▸ **Directions**
Restating the data exactly is the whole task.
---- Records for this exercise
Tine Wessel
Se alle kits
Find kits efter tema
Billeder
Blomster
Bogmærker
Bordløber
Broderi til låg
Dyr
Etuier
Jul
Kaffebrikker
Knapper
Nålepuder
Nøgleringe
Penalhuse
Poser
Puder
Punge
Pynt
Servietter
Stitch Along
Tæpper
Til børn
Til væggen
--------
▸ **Solved exercise**
Tine Wessel
Se alle kits
Find kits efter tema
Billeder
Blomster
Bogmærker
Bordløber
Broderi til låg
Dyr
Etuier
Jul
Kaffebrikker
Knapper
Nålepuder
Nøgleringe
Penalhuse
Poser
Puder
Punge
Pynt
Servietter
Stitch Along
Tæpper
Til børn
Til væggen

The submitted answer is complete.